It’s almost midnight. Sky and sea are faded to indigo, as though there is nothing beyond. A moon just past full wallows in the sky. The church is the highest point on the coast. It’s spire is a beacon on the landscape, visible from sea or land from miles distant. A violet blush illuminates its windows from within, hinting at something taking place inside. At this time of night on a Saturday, the coast isn’t quiet. Revellers weave along the sea front, making their way home from a night out. Cars pull up in the car park, their owners greeting one another before pumping away along the coast road. Soon they will all be gone, leaving this domain to the gulls and the crows once more, but first, I have an appointment with some ghosts.
Tonight is the launch of Cold Iron, an anthology of 21st Century ghost stories, in which my story The Last Bus Home appears. The launch is part of the Iron in the Soul festival, a series of literary events taking place across the town of Cullercoats. Cullercoats has a history as a cultural centre. Founded in 1539 to support fishing, coal and salt mining, it is little more than a small village, perched above a crescent shaped beach surrounded by caves. But from 1870 to 1920, it was an artists’ colony and Winslow Homer lived here for two years, painting the fishwives as they worked on the beach.

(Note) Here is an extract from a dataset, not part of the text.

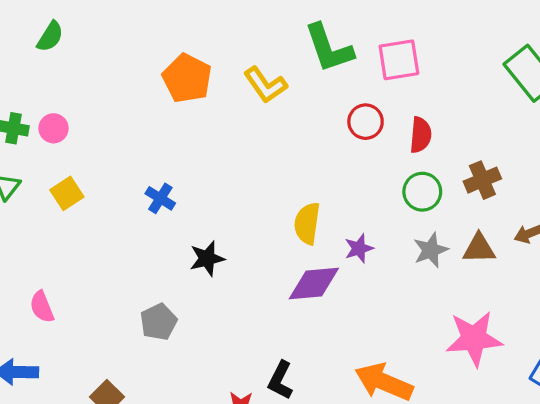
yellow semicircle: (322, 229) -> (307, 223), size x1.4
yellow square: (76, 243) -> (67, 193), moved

The launch takes place at St George’s Church, a large, French Gothic church built in1884 by the Duke of Northumberland in memory of his father. Inside, the church soars on sandstone arches, with high windows. There is a sense of height and narrowness, the curves drawing your eye up to the ceiling. Most of the church is in darkness, but there is a purple cast to the apse and three sanctuary lamps burn red before the altar. As we enter, the organ soars. It is considered one of the best church organs in the country and fills the space with deep, rich notes.
I’ve always been interested in ghosts. I like their magic and their mystery, though I don’t know whether I believe they are the spirits of departed souls. My story is set on a bus, the last bus home of the title. There is something lonely and eerie about an empty bus, travelling through the darkness, particularly on a rainy night. The drone of the engine, the gentle movement, transporting you to another place. There is something about a bus that encourages reverie. A bus is full of anonymous people thrown together by their need to get somewhere. You don’t know what their story is or who – or what – they are.
The readings introduce us to a variety of ghosts, all in modern settings. In between, we drink hot chocolate and listen to the moan of the organ music. When we emerge into the night, the revellers have gone and the coast is quiet. The sound of the organ still vibrates, along with the gentle roar of the sea. We have listened to their stories and now we leave the night to its ghosts.